In `@openmeter/notification/eventhandler/reconcile.go` around lines 71 - 148, The
Reconcile function uses a weighted semaphore + sync.WaitGroup pattern that is
verbose and error-prone; replace this with golang.org/x/sync/errgroup by
creating g, gctx := errgroup.WithContext(ctx), call
g.SetLimit(int(h.workerPoolSize)), then inside the pagination loop for each
event capture event := event and use g.Go(func() error { if err :=
h.reconcileEvent(gctx, &event); err != nil { h.logger.ErrorContext(gctx, ... ) }
return nil }), and after the loop replace the incorrect wg.Done() with if err :=
g.Wait(); err != nil { return err } to preserve concurrency limits and correct
wait semantics (refer to Reconcile, reconcileEvent, workerPool/semaphore usage
and wg).
🤖 Prompt for all review comments with AI agents
Verify each finding against the current code and only fix it if needed.

Inline comments:
In `@openmeter/notification/eventhandler/reconcile.go`:
- Around line 143-146: The "Wait for all workers to finish" block incorrectly
calls wg.Done() which causes a negative WaitGroup counter or returns before
workers finish; replace the call with wg.Wait() so the current goroutine
actually waits for the worker goroutines to complete, and verify the existing
worker creation (the variable wg and any use of wg.Add/wg.Go) still matches
(i.e., remove any extra Done calls and ensure each worker performs its own Done
if you used Add manually or rely on wg.Go which handles Add/Done).

---

Outside diff comments:
In `@app/config/notification.go`:
- Around line 31-42: The Validate method for NotificationConfiguration should
reject negative ReconcilerWorkers to prevent semaphore.NewWeighted from being
given a negative value; update NotificationConfiguration.Validate() to check
c.ReconcilerWorkers and return an error (with a clear prefix like
"reconciler_workers") if it's negative (allow zero since eventhandler.New remaps
zero to default), so callers get a config-time error instead of runtime hangs
when semaphore.NewWeighted(int64(config.ReconcilerWorkers)) is used.

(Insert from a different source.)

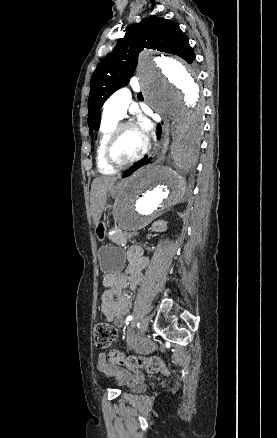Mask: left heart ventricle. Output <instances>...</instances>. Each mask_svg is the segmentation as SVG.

In `@openmeter/notification/eventhandler/reconcile.go`:
- Around line 100-135: The code races on the shared err and range variable; fix
by using fresh locals and waiting on the waitgroup before returning on Acquire
failure: replace uses of the shared err with new local variables (e.g. localErr
:= workerPool.Acquire(...)) and inside the goroutine use a new local error
variable (e.g. if err := h.reconcileEvent(ctx, &localEvent); err != nil { ... })
so you don't write to the outer err, and capture the loop value with a copy
(e.g. localEvent := event and pass &localEvent to h.reconcileEvent) to avoid the
range-variable address reuse; also if workerPool.Acquire returns an error, call
wg.Wait() before returning to ensure all started goroutines complete.
- Around line 71-148: The current Handler.Reconcile runs the listing and then
spawns goroutines that call h.reconcileEvent while still inside
transaction.RunWithNoValue(ctx, h.repo, ...), causing every worker to share the
same DB tx/connection (via GetDriverFromContext) which is unsafe; fix by
limiting the outer transaction to only the lock+list (move
transaction.RunWithNoValue so it does the lock and ListEvents only), then spawn
workers outside that tx and have each worker start its own transaction for DB
work (or alternatively always call a per-worker repo method that begins/commits
its own tx inside h.reconcileEvent). Also replace the current incorrect
sync.WaitGroup usage and manual semaphore with golang.org/x/sync/errgroup: use
eg, set eg.SetLimit(h.workerPoolSize) and launch goroutines with eg.Go to manage
concurrency and error propagation instead of workerPool/semaphore.NewWeighted
and wg.Go/wg.Done.

---

Nitpick comments:
In `@openmeter/notification/eventhandler/handler.go`:
- Around line 135-137: The code currently only replaces ReconcilerWorkers when
it equals 0, allowing negative values to reach semaphore.NewWeighted and hang
Acquire; change the guard in the handler that sets config.ReconcilerWorkers so
that any value <= 0 is replaced with notification.DefaultReconcilerWorkers
(i.e., check config.ReconcilerWorkers <= 0 instead of == 0), or alternatively
add validation earlier in the config parsing to reject negative
ReconcilerWorkers; update any related comments/tests to reflect the <= 0
behavior and ensure semaphore.NewWeighted always receives a positive value.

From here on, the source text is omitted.